“Bérets noirs, Bérets rouges”, Michel Zink

 

Extrait

“Il nous fallut attendre près de quinze jours. Isabelle ne vivait plus. Déjà naissait en moi l’espoir timide que M. Bruno Wolf nous avait oubliés ou qu’il avait renoncé à me faire ses confidences. Hélas, il devait seulement, j’imagine, peaufiner son style. Quand il se manifesta, ce fut par un courriel adressé à Isabelle, auquel son texte était joint en document attaché. Il maîtrisait donc le procédé. Mais pourquoi toujours Isabelle ? Et comment connaissait-il son adresse e-mail ?” (page 69)

 

Avis de PrestaPlume ♥♥♥

 

Avec son roman Bérets noirs Bérets rouges, l’auteur Michel Zink, professeur honoraire au Collège de France et élu en décembre 2017 à l’Académie française, noue son intrigue autour des temps troublés de la Libération et de la guerre l’Algérie. Par une succession de flash-back épistolaires, Bruno Wolf, un professeur parisien septuagénaire, relate ses souvenirs d’enfance à M. Chavasson, un notable sexagénaire expert-comptable qui ne comprend pas sa démarche. Il évoque ses amis d’enfance, Félix et Zoé, ses premiers émois avec Zoé, la violence sociale et politique dans laquelle ils baignaient alors. Une sorte de dialogue de sourds s’instaure pendant que la vie des deux orphelins se déroule, prenant ses racines à la Libération et s’achevant avec la guerre d’Algérie. Détenteur d’une partie de leur secret, Bruno Wolf s’entête à le restituer coûte que coûte, mais à sa manière, lente et ampoulée, faisant fi de la condescendance de son interlocuteur qui le surnomme « le petit vieux monsieur » : il attend de ce dernier le fin mot de l’histoire. Mme Chavasson, séduite par ses bonnes manières, l’y aidera.

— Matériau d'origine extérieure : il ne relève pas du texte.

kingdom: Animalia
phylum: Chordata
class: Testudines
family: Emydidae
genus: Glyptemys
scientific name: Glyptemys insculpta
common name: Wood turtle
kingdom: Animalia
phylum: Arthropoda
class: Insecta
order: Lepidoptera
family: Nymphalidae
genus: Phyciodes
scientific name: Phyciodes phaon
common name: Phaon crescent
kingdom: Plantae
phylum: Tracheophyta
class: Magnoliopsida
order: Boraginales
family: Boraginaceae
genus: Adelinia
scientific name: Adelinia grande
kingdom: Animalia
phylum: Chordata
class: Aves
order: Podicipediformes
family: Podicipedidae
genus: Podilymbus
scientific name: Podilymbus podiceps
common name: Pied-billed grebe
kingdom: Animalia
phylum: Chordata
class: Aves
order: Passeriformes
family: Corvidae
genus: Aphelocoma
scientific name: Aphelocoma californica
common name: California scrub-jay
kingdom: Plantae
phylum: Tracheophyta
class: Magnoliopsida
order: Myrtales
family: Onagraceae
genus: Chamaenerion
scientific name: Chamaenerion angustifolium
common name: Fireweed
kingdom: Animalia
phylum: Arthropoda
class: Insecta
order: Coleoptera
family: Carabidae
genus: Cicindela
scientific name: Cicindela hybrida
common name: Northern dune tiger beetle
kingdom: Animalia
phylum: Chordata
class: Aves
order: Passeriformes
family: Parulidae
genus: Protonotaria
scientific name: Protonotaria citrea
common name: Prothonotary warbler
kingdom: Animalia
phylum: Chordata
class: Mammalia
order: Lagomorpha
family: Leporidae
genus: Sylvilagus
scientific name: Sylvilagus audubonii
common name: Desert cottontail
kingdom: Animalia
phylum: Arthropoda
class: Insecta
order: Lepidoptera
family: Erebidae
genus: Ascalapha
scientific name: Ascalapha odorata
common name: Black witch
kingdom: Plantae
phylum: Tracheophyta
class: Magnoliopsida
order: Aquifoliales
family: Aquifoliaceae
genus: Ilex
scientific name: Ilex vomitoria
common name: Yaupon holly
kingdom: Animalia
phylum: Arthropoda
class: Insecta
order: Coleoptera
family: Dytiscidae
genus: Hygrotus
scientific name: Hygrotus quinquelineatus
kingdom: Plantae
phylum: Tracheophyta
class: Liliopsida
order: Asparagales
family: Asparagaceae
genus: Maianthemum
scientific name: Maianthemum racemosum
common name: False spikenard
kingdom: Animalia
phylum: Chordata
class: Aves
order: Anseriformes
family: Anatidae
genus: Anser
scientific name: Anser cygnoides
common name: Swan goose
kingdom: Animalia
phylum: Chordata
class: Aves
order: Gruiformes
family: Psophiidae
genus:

En cours d’année scolaire, Bruno voit arriver Félix dans sa classe du Lycée du Parc, à Lyon. Il est triste et réservé, et ne cherche pas à s’intégrer. Intrigué, Bruno lui offre son amitié. Cette amitié construite pas à pas s’étend alors à Zoé, la sœur aînée de Félix, protectrice et attentionnée. Bruno pressent un drame dans leur histoire familiale, mais les deux orphelins restent discrets. Avec Félix, il n’est question que de politique et des événements en Algérie ; obnubilé, le jeune garçon évoque ses positions intransigeantes favorables à l’Algérie française. Pourtant allergique à la violence jusqu’à écœurement, les années passant, il se radicalise, pendant que sa sœur Zoé se culpabilise de lui avoir relaté les circonstances tragiques du décès de leur père. Elle avait alors deux ans, et son frère n’était encore qu’un bébé. Leur secret, que Bruno partage en partie, unit dans la douleur ces deux enfants adoptés à la Libération. Mais, à l’âge de deux ans, un souvenir peut-il être considéré comme vrai ou est-il fantasmé ? C’est ce que la fin révélera.

Avec Bérets noirs Bérets rouges, l’auteur Michel Zink tient en haleine le lecteur avec un récit qui semble ne mener nulle part. Une conversation s’installe à deux voix, avançant de concert tout en traînant des pieds. Celle de l’expert-comptable dont l’agacement exacerbé laisse à penser qu’il ne dit pas toute la vérité. Et celle du professeur à la retraite qui prend un malin plaisir à étirer ses souvenirs à l’infini. Grâce à cette radiographie d’une France des années cinquante et soixante, l’auteur ravive les blessures universelles qu’infligent les guerres et examine à la loupe l’âme meurtrie de deux enfants traumatisés par l’horreur et la violence. Il s’interroge sur les souvenirs et leur déformation, et la transmission inconsciente de leur pouvoir destructeur. Une belle réflexion sur la contamination du souvenir induit, bien amenée par une écriture fluide et intrigante.

 

Nathalie Gendreau

 

Éditions Bernard de Fallois, 25 avril 2018, 200 pages, à 18 euros.